● **DO THIS**: Format the items below as a JSON list of strings, one string per line, leaving out blank lines.

● **MATERIAL TO PROCESS**:
--- Begin ---
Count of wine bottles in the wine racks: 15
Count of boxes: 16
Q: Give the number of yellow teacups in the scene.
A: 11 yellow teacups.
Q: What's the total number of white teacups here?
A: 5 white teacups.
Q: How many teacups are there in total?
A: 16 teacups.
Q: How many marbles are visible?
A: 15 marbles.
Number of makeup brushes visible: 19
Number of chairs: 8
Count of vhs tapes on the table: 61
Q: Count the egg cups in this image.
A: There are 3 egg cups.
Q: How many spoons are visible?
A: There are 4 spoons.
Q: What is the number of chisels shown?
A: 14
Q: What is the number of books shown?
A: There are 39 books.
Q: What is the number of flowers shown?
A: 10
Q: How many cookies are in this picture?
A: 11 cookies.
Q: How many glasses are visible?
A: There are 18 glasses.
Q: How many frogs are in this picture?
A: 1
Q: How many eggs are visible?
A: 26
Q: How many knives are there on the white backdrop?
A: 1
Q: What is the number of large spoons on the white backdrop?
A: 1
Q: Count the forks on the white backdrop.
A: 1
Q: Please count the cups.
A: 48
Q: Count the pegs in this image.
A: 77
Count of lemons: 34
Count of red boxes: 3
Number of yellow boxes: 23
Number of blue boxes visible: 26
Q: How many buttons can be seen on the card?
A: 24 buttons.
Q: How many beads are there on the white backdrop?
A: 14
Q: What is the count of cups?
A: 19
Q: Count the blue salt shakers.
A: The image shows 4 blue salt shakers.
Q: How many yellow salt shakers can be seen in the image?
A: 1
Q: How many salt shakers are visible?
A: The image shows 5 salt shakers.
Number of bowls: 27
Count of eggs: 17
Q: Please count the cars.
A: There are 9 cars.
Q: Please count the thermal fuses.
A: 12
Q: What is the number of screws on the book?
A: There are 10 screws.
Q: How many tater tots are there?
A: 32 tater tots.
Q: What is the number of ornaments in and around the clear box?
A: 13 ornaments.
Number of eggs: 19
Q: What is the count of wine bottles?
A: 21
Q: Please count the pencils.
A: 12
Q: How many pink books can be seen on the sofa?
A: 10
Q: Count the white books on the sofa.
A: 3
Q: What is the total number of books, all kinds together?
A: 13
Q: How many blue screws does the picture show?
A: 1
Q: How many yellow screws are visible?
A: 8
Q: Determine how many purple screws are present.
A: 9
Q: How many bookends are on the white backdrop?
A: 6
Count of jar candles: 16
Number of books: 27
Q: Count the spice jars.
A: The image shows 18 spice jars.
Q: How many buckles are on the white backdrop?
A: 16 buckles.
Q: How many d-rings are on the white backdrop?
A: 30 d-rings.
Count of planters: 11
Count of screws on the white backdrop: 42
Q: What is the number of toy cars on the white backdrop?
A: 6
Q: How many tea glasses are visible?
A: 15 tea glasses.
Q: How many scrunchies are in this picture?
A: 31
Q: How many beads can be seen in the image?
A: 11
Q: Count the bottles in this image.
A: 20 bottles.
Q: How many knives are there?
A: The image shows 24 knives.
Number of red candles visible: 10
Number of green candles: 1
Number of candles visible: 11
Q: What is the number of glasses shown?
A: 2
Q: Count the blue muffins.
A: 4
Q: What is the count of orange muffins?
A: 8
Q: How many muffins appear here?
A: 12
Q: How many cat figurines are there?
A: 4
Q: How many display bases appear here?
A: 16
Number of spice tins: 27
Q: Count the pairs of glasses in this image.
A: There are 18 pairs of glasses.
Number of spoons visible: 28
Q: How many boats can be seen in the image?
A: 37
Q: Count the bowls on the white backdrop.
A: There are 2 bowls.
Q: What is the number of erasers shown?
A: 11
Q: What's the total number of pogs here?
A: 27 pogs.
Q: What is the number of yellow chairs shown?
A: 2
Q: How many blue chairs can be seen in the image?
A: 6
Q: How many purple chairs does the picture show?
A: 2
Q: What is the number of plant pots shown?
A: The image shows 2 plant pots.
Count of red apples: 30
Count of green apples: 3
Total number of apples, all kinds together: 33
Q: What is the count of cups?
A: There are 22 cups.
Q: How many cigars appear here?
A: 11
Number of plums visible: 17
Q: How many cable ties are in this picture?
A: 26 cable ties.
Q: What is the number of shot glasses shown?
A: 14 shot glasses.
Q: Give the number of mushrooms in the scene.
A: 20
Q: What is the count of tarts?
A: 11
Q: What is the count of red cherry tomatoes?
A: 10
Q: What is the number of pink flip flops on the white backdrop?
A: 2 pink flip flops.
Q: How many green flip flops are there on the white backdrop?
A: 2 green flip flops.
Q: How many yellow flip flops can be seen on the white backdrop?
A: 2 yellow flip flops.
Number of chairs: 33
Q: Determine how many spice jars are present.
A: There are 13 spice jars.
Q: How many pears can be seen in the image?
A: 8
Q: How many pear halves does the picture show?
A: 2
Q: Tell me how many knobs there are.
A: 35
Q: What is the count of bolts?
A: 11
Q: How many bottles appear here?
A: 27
--- End ---
● **THE RESULT**:
[
  "Count of wine bottles in the wine racks: 15",
  "Count of boxes: 16",
  "Q: Give the number of yellow teacups in the scene.",
  "A: 11 yellow teacups.",
  "Q: What's the total number of white teacups here?",
  "A: 5 white teacups.",
  "Q: How many teacups are there in total?",
  "A: 16 teacups.",
  "Q: How many marbles are visible?",
  "A: 15 marbles.",
  "Number of makeup brushes visible: 19",
  "Number of chairs: 8",
  "Count of vhs tapes on the table: 61",
  "Q: Count the egg cups in this image.",
  "A: There are 3 egg cups.",
  "Q: How many spoons are visible?",
  "A: There are 4 spoons.",
  "Q: What is the number of chisels shown?",
  "A: 14",
  "Q: What is the number of books shown?",
  "A: There are 39 books.",
  "Q: What is the number of flowers shown?",
  "A: 10",
  "Q: How many cookies are in this picture?",
  "A: 11 cookies.",
  "Q: How many glasses are visible?",
  "A: There are 18 glasses.",
  "Q: How many frogs are in this picture?",
  "A: 1",
  "Q: How many eggs are visible?",
  "A: 26",
  "Q: How many knives are there on the white backdrop?",
  "A: 1",
  "Q: What is the number of large spoons on the white backdrop?",
  "A: 1",
  "Q: Count the forks on the white backdrop.",
  "A: 1",
  "Q: Please count the cups.",
  "A: 48",
  "Q: Count the pegs in this image.",
  "A: 77",
  "Count of lemons: 34",
  "Count of red boxes: 3",
  "Number of yellow boxes: 23",
  "Number of blue boxes visible: 26",
  "Q: How many buttons can be seen on the card?",
  "A: 24 buttons.",
  "Q: How many beads are there on the white backdrop?",
  "A: 14",
  "Q: What is the count of cups?",
  "A: 19",
  "Q: Count the blue salt shakers.",
  "A: The image shows 4 blue salt shakers.",
  "Q: How many yellow salt shakers can be seen in the image?",
  "A: 1",
  "Q: How many salt shakers are visible?",
  "A: The image shows 5 salt shakers.",
  "Number of bowls: 27",
  "Count of eggs: 17",
  "Q: Please count the cars.",
  "A: There are 9 cars.",
  "Q: Please count the thermal fuses.",
  "A: 12",
  "Q: What is the number of screws on the book?",
  "A: There are 10 screws.",
  "Q: How many tater tots are there?",
  "A: 32 tater tots.",
  "Q: What is the number of ornaments in and around the clear box?",
  "A: 13 ornaments.",
  "Number of eggs: 19",
  "Q: What is the count of wine bottles?",
  "A: 21",
  "Q: Please count the pencils.",
  "A: 12",
  "Q: How many pink books can be seen on the sofa?",
  "A: 10",
  "Q: Count the white books on the sofa.",
  "A: 3",
  "Q: What is the total number of books, all kinds together?",
  "A: 13",
  "Q: How many blue screws does the picture show?",
  "A: 1",
  "Q: How many yellow screws are visible?",
  "A: 8",
  "Q: Determine how many purple screws are present.",
  "A: 9",
  "Q: How many bookends are on the white backdrop?",
  "A: 6",
  "Count of jar candles: 16",
  "Number of books: 27",
  "Q: Count the spice jars.",
  "A: The image shows 18 spice jars.",
  "Q: How many buckles are on the white backdrop?",
  "A: 16 buckles.",
  "Q: How many d-rings are on the white backdrop?",
  "A: 30 d-rings.",
  "Count of planters: 11",
  "Count of screws on the white backdrop: 42",
  "Q: What is the number of toy cars on the white backdrop?",
  "A: 6",
  "Q: How many tea glasses are visible?",
  "A: 15 tea glasses.",
  "Q: How many scrunchies are in this picture?",
  "A: 31",
  "Q: How many beads can be seen in the image?",
  "A: 11",
  "Q: Count the bottles in this image.",
  "A: 20 bottles.",
  "Q: How many knives are there?",
  "A: The image shows 24 knives.",
  "Number of red candles visible: 10",
  "Number of green candles: 1",
  "Number of candles visible: 11",
  "Q: What is the number of glasses shown?",
  "A: 2",
  "Q: Count the blue muffins.",
  "A: 4",
  "Q: What is the count of orange muffins?",
  "A: 8",
  "Q: How many muffins appear here?",
  "A: 12",
  "Q: How many cat figurines are there?",
  "A: 4",
  "Q: How many display bases appear here?",
  "A: 16",
  "Number of spice tins: 27",
  "Q: Count the pairs of glasses in this image.",
  "A: There are 18 pairs of glasses.",
  "Number of spoons visible: 28",
  "Q: How many boats can be seen in the image?",
  "A: 37",
  "Q: Count the bowls on the white backdrop.",
  "A: There are 2 bowls.",
  "Q: What is the number of erasers shown?",
  "A: 11",
  "Q: What's the total number of pogs here?",
  "A: 27 pogs.",
  "Q: What is the number of yellow chairs shown?",
  "A: 2",
  "Q: How many blue chairs can be seen in the image?",
  "A: 6",
  "Q: How many purple chairs does the picture show?",
  "A: 2",
  "Q: What is the number of plant pots shown?",
  "A: The image shows 2 plant pots.",
  "Count of red apples: 30",
  "Count of green apples: 3",
  "Total number of apples, all kinds together: 33",
  "Q: What is the count of cups?",
  "A: There are 22 cups.",
  "Q: How many cigars appear here?",
  "A: 11",
  "Number of plums visible: 17",
  "Q: How many cable ties are in this picture?",
  "A: 26 cable ties.",
  "Q: What is the number of shot glasses shown?",
  "A: 14 shot glasses.",
  "Q: Give the number of mushrooms in the scene.",
  "A: 20",
  "Q: What is the count of tarts?",
  "A: 11",
  "Q: What is the count of red cherry tomatoes?",
  "A: 10",
  "Q: What is the number of pink flip flops on the white backdrop?",
  "A: 2 pink flip flops.",
  "Q: How many green flip flops are there on the white backdrop?",
  "A: 2 green flip flops.",
  "Q: How many yellow flip flops can be seen on the white backdrop?",
  "A: 2 yellow flip flops.",
  "Number of chairs: 33",
  "Q: Determine how many spice jars are present.",
  "A: There are 13 spice jars.",
  "Q: How many pears can be seen in the image?",
  "A: 8",
  "Q: How many pear halves does the picture show?",
  "A: 2",
  "Q: Tell me how many knobs there are.",
  "A: 35",
  "Q: What is the count of bolts?",
  "A: 11",
  "Q: How many bottles appear here?",
  "A: 27"
]